Doris was making a movie, The Man Who Knew Too Much, so I had the dubious privilege of caring for Terry, taking him around to the various obligatory sights, to all of which he sneered "Who Needs It?" I ended up writing a song with that title, that I tried to sell her husband, Marty Melcher, whom I imagined/hoped would recognize my talent and make me into the new Irving Berlin, whose same birthday I had. "Double A Ascap stuff," Marty said, listening to my songs. But he expressed no interest in advancing them, and bought nothing. I don't think I really expected him to. It was enough I could hang out on the periphery of Doris' life, when she went underwear shopping with Audrey Hepburn.
But when we all ended up back in Hollywood, Doris invited me to Sunday brunch at the Bel-Air home of her lawyer, Jerry Rosenthal, a smart, funny, powerful man who became my friend and ally, which served me well until he went to jail. But that wasn't for a number of years. And in the interim at his home I met arguably America's greatest lyricist, Yip Harburg, a darling man, writer of "Over the Rainbow." At that time it was my hope to have a career as a songwriter, so the joyful fact that Yip liked me, and his wife, Eddie, a tough, smart woman, took me under her very strong wing, was a bonanza. They were my advocates, protecting and connecting me once back in New York. Except for the one very Leftist evening they invited me to, they showed me nothing but kindness.
Eddie got mad at me, though, when I turned up with Don who was to become my husband. It had been her intention to connect me with her son(from a previous marriage.) But they ended up the most loving elders in my history. Probably the happiest experience of my young life was walking through Central Park with Yipper, singing him songs from the musical I was writing, having him make approving comments. "As good as any ever written," he said after one. And then, after the last "I wish I'd written that."
The friendship with Doris never blossomed into what I'd hoped would be the musical reality. But I'd had the lilting lift of the friendship with her in my early days in the business. And Jerry became friends with my mother, whom he called all the time from jail, collect. She always accepted. He had gotten into a feud with a judge he considered himself smarter than. But the judge was the one with the gavel and the clout. So he sentenced him to jail, from which he called my mother collect. At one point, finally, he was released, and took up sad residence on a less than lovely street in Beverly Hills, the wrong side of Santa Monica Boulevard. He lived a very long life, the end of it, disgraced.
He was a very smart man, brilliant, really, who outsmarted himself. But I loved him. I never became a big enough success in the songwriting business for him to in any way screw me. He was the first entertainment lawyer to make himself into a powerful corporation, planning what he'd intended to make (almost literally) his own country, where he'd be able to deal in his own favor with taxes. I saw a plan in his office of a mountain he'd outfitted, renamed, circled with roads, and dotted with outposts.

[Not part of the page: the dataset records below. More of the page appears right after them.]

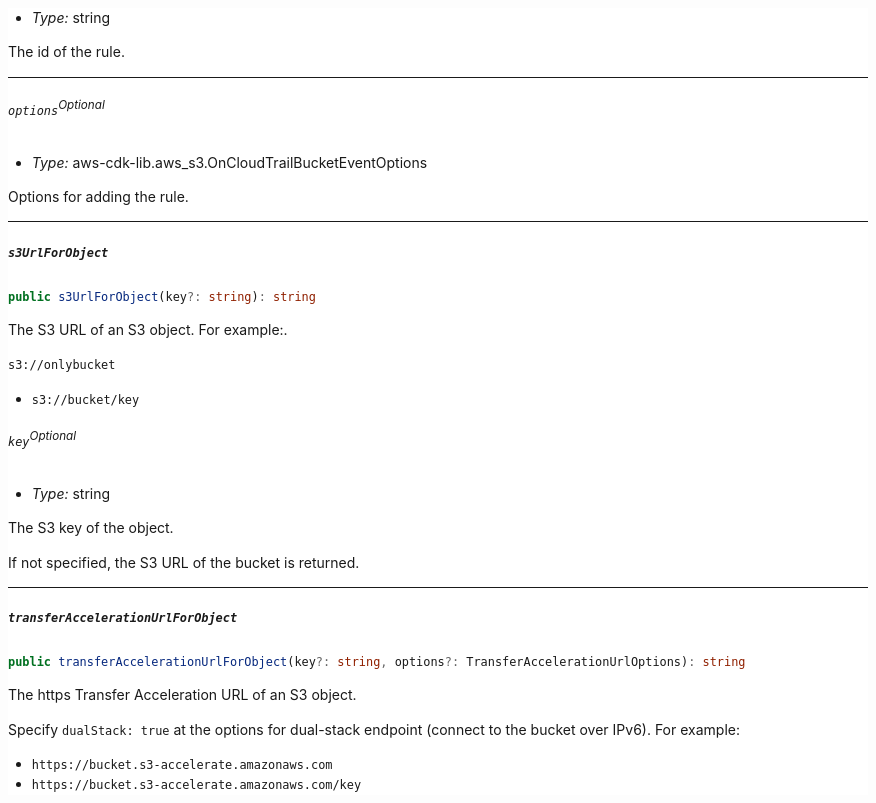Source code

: - *Type:* string

The id of the rule.

---

###### `options`<sup>Optional</sup> <a name="options" id="@renovosolutions/cdk-library-cloudwatch-alarms.Bucket.onCloudTrailWriteObject.parameter.options"></a>

- *Type:* aws-cdk-lib.aws_s3.OnCloudTrailBucketEventOptions

Options for adding the rule.

---

##### `s3UrlForObject` <a name="s3UrlForObject" id="@renovosolutions/cdk-library-cloudwatch-alarms.Bucket.s3UrlForObject"></a>

```typescript
public s3UrlForObject(key?: string): string
```

The S3 URL of an S3 object. For example:.

`s3://onlybucket`
- `s3://bucket/key`

###### `key`<sup>Optional</sup> <a name="key" id="@renovosolutions/cdk-library-cloudwatch-alarms.Bucket.s3UrlForObject.parameter.key"></a>

- *Type:* string

The S3 key of the object.

If not specified, the S3 URL of the
bucket is returned.

---

##### `transferAccelerationUrlForObject` <a name="transferAccelerationUrlForObject" id="@renovosolutions/cdk-library-cloudwatch-alarms.Bucket.transferAccelerationUrlForObject"></a>

```typescript
public transferAccelerationUrlForObject(key?: string, options?: TransferAccelerationUrlOptions): string
```

The https Transfer Acceleration URL of an S3 object.

Specify `dualStack: true` at the options
for dual-stack endpoint (connect to the bucket over IPv6). For example:

- `https://bucket.s3-accelerate.amazonaws.com`
- `https://bucket.s3-accelerate.amazonaws.com/key`
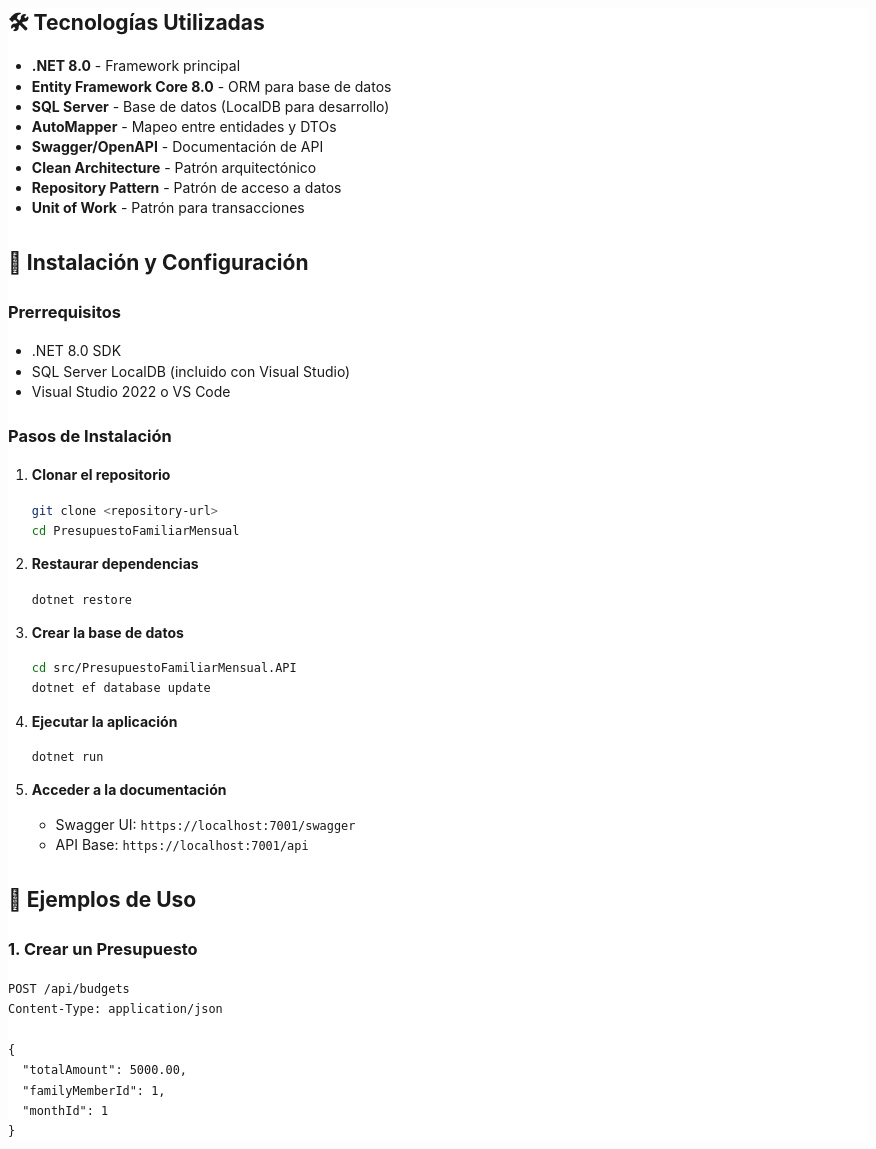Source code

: ## 🛠️ Tecnologías Utilizadas

- **.NET 8.0** - Framework principal
- **Entity Framework Core 8.0** - ORM para base de datos
- **SQL Server** - Base de datos (LocalDB para desarrollo)
- **AutoMapper** - Mapeo entre entidades y DTOs
- **Swagger/OpenAPI** - Documentación de API
- **Clean Architecture** - Patrón arquitectónico
- **Repository Pattern** - Patrón de acceso a datos
- **Unit of Work** - Patrón para transacciones

## 🚀 Instalación y Configuración

### Prerrequisitos
- .NET 8.0 SDK
- SQL Server LocalDB (incluido con Visual Studio)
- Visual Studio 2022 o VS Code

### Pasos de Instalación

1. **Clonar el repositorio**
   ```bash
   git clone <repository-url>
   cd PresupuestoFamiliarMensual
   ```

2. **Restaurar dependencias**
   ```bash
   dotnet restore
   ```

3. **Crear la base de datos**
   ```bash
   cd src/PresupuestoFamiliarMensual.API
   dotnet ef database update
   ```

4. **Ejecutar la aplicación**
   ```bash
   dotnet run
   ```

5. **Acceder a la documentación**
   - Swagger UI: `https://localhost:7001/swagger`
   - API Base: `https://localhost:7001/api`

## 📝 Ejemplos de Uso

### 1. Crear un Presupuesto
```http
POST /api/budgets
Content-Type: application/json

{
  "totalAmount": 5000.00,
  "familyMemberId": 1,
  "monthId": 1
}
```
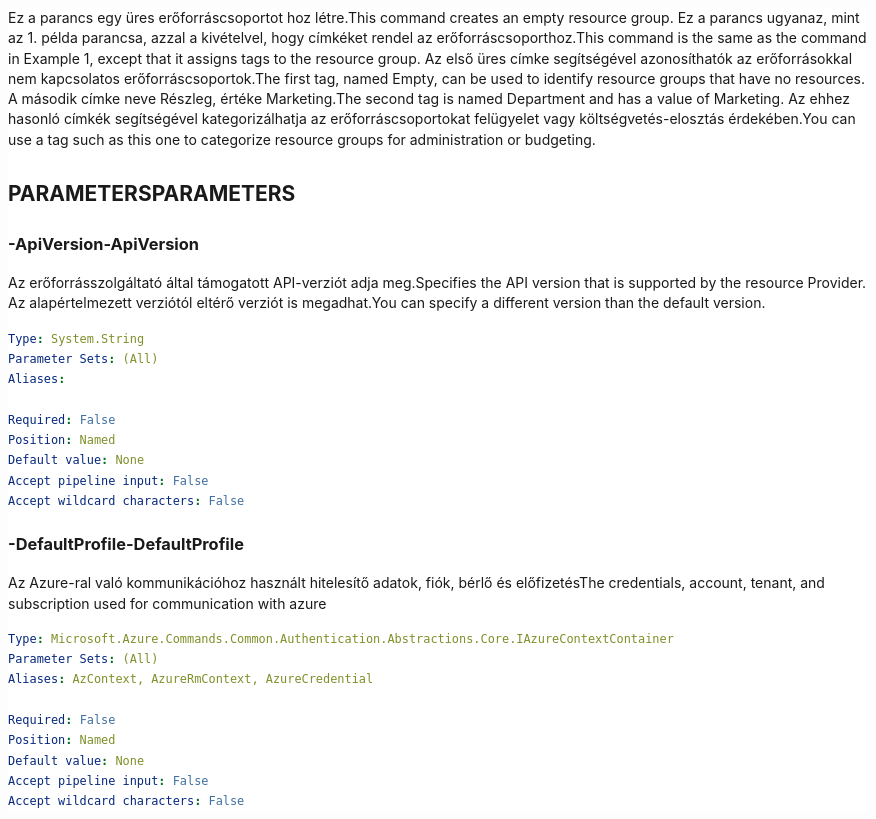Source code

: <span data-ttu-id="5411e-119">Ez a parancs egy üres erőforráscsoportot hoz létre.</span><span class="sxs-lookup"><span data-stu-id="5411e-119">This command creates an empty resource group.</span></span> <span data-ttu-id="5411e-120">Ez a parancs ugyanaz, mint az 1. példa parancsa, azzal a kivételvel, hogy címkéket rendel az erőforráscsoporthoz.</span><span class="sxs-lookup"><span data-stu-id="5411e-120">This command is the same as the command in Example 1, except that it assigns tags to the resource group.</span></span> <span data-ttu-id="5411e-121">Az első üres címke segítségével azonosíthatók az erőforrásokkal nem kapcsolatos erőforráscsoportok.</span><span class="sxs-lookup"><span data-stu-id="5411e-121">The first tag, named Empty, can be used to identify resource groups that have no resources.</span></span> <span data-ttu-id="5411e-122">A második címke neve Részleg, értéke Marketing.</span><span class="sxs-lookup"><span data-stu-id="5411e-122">The second tag is named Department and has a value of Marketing.</span></span> <span data-ttu-id="5411e-123">Az ehhez hasonló címkék segítségével kategorizálhatja az erőforráscsoportokat felügyelet vagy költségvetés-elosztás érdekében.</span><span class="sxs-lookup"><span data-stu-id="5411e-123">You can use a tag such as this one to categorize resource groups for administration or budgeting.</span></span>

## <span data-ttu-id="5411e-124">PARAMETERS</span><span class="sxs-lookup"><span data-stu-id="5411e-124">PARAMETERS</span></span>

### <span data-ttu-id="5411e-125">-ApiVersion</span><span class="sxs-lookup"><span data-stu-id="5411e-125">-ApiVersion</span></span>
<span data-ttu-id="5411e-126">Az erőforrásszolgáltató által támogatott API-verziót adja meg.</span><span class="sxs-lookup"><span data-stu-id="5411e-126">Specifies the API version that is supported by the resource Provider.</span></span>
<span data-ttu-id="5411e-127">Az alapértelmezett verziótól eltérő verziót is megadhat.</span><span class="sxs-lookup"><span data-stu-id="5411e-127">You can specify a different version than the default version.</span></span>

```yaml
Type: System.String
Parameter Sets: (All)
Aliases:

Required: False
Position: Named
Default value: None
Accept pipeline input: False
Accept wildcard characters: False
```

### <span data-ttu-id="5411e-128">-DefaultProfile</span><span class="sxs-lookup"><span data-stu-id="5411e-128">-DefaultProfile</span></span>
<span data-ttu-id="5411e-129">Az Azure-ral való kommunikációhoz használt hitelesítő adatok, fiók, bérlő és előfizetés</span><span class="sxs-lookup"><span data-stu-id="5411e-129">The credentials, account, tenant, and subscription used for communication with azure</span></span>

```yaml
Type: Microsoft.Azure.Commands.Common.Authentication.Abstractions.Core.IAzureContextContainer
Parameter Sets: (All)
Aliases: AzContext, AzureRmContext, AzureCredential

Required: False
Position: Named
Default value: None
Accept pipeline input: False
Accept wildcard characters: False
```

Many were those that he'd mulcted. Ross Hunter, one of the most influential filmmakers of the day, whom Jerry had represented and incorporated, got tears in his eyes when he spoke of him. And Kirk Douglas raged. It was not unlike the Mel Brooks TV comedy, about a crook named Mr. Big. "If only he had turned his badness to goodness," the former partner says. "He could have really been... Mr. Big."